- **Extract to read**:
-- Opening Marker --

Boy, Go_vols: maybe you should have called this the "Can of Worms" thread. Just about the time I think someone has got it pegged, someone else comes up with another compelling opinion. Here is another aspect: Does the usefullness of organic gardening change with the areas that one is growing the plants in? I don't recall using any pesticides around here...just an occasional bit of Ivory soap & water in a spray bottle for aphids.
I don't feel particularly virtuous, since we have few pests to deal with. I use pellets of iron phosphate suspended in an oat base to deal with slugs..one of our biggest devourers, but that is to avoid killing any benign critters like birds. Would I be so "organic" if I lived where the weather was more comfortable for all these critters that feed on my garden?
I don't know about whether trace elements will affect the taste of produce to any noticable degree. As I didn't pay quite that much attention to soil science lectures at college I've just rooted around in my notes, there is nothing in there either but then that's no great surprise LOL.
It does boil down to the soil and irrigation. Poor irrigation even on organic farms can have a big effect on nutrients being leached away as much as the imbalance chemical application can cause.
This message was edited Wednesday, Apr 3rd 4:56 PM
Arrghh can't spell!
This message was edited Wednesday, Apr 3rd 4:57 PM
It's hard to defend a position you don't believe in. But just to play the devil's advocate.
1. G-V: I can control the ph of soil with selected chemicals, if that's my goal. The problem is, that isn't the goal, per se, of monoculture and the factory farm model. It's to produce as much as possible, by whatever means. There is absolutely no effect that can be controlled with organics that cannot be controlled with synthetic approaches.
2. Weez: Depends what you mean by "usefullness." There are basically two theories being applied. One is, what is the best way for me to produce a bountiful crop. The other is, what is the best way to be a steward of the land.
Pesticides are just one of the many chemicals it's possible to spread on your land and plants. In each case, there may be an immediate, short-term gain. So, if "usefullness" is restricted to the first theory, then chemicals make a lot of sense. I can, for the short haul, outperform any organic method. Sure, I'll be depleting nutrients and eroding the topsoil in the process. But so what?

-- Closing Marker --

- **Raw data**:
-- Opening Marker --

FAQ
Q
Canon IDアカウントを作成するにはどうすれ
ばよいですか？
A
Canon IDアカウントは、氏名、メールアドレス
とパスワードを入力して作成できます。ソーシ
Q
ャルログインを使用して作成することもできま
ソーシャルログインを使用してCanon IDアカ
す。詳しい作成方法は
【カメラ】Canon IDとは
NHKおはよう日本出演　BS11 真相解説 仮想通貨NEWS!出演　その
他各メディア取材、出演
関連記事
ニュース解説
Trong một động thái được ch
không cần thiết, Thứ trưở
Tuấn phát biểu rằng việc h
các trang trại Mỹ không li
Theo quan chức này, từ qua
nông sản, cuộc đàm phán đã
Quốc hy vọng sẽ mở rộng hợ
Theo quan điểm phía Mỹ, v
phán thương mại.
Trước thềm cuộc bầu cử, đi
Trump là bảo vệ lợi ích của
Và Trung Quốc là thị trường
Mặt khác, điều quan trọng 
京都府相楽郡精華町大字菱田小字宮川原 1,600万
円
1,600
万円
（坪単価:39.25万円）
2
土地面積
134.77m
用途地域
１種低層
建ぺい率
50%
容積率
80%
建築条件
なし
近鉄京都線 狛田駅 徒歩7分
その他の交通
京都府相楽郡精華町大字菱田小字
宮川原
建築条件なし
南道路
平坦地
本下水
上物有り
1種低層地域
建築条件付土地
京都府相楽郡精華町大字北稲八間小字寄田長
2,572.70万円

-- Closing Marker --
-- Opening Marker --

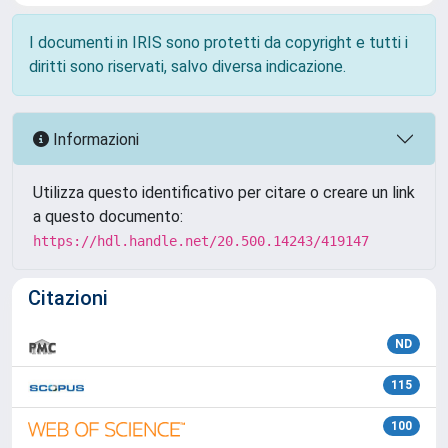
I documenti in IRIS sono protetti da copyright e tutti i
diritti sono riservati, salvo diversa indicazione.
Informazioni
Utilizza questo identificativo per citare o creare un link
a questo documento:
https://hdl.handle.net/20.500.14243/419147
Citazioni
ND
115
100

-- Closing Marker --
-- Opening Marker --

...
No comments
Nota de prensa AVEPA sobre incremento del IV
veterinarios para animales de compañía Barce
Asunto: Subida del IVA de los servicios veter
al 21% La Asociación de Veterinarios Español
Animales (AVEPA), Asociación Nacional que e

-- Closing Marker --

- **Task requirements**:
(a) Answer these questions from the organic gardening discussion:
(i) What does the first poster spray on aphids?
(ii) What does the same poster use against slugs?
(iii) What are the two theories that the devil's advocate post says are being applied?
(b) Write the next part of the organic gardening discussion, starting after "But so what?"
The records are separate material, unrelated to the gardening discussion.

- **Per-task outputs**:
(a)
(i) An occasional bit of Ivory soap and water in a spray bottle.
(ii) Pellets of iron phosphate suspended in an oat base.
(iii) One asks what the best way is to produce a bountiful crop. The other asks what the best way is to be a steward of the land.

(b)
BTW, once I've depleted the soil, the _only_ way to continue growing on it is with every greater quantities and types of chemicals.
You'll get no argument from me - you can definitely control the soil pH entirely with chemicals. But I think the point that the author was making (if I'm stating it correctly), is that organic fertilizers tend to act more slowly, so the pH isn't altered as quickly, which creates a more stable environment, where trace minerals are *more likely* to be available during the growing season.
And I suppose therein lies an inherent assumption that the hypothetical farmer is not being precise in how much or when fertilizer is applied, so organic is slower-acting and safer than chemicals.
And as you said, the more the soil is depleted, the more reliance on ever-increasing quantities of chemical fertilizers, which - if the assumption is true - creates ever wider swings in pH over time.
All of which really begs the question. There are so many things which contribute to the characteristic we call "taste" that you really can't focus on one of them and say, "control this and you control flavor."
Does PH contribute? I have no doubt that it does. So, too, does overall soil make-up, and amount of moisture, and daylength, and temperature, and all sorts of things.
The point really is, you go organically because it is the right thing to do. It's when you try to justify it that problems arise.
To me, following sound organic principles is like butterflies and little girls. None of them need any other justification then that they are.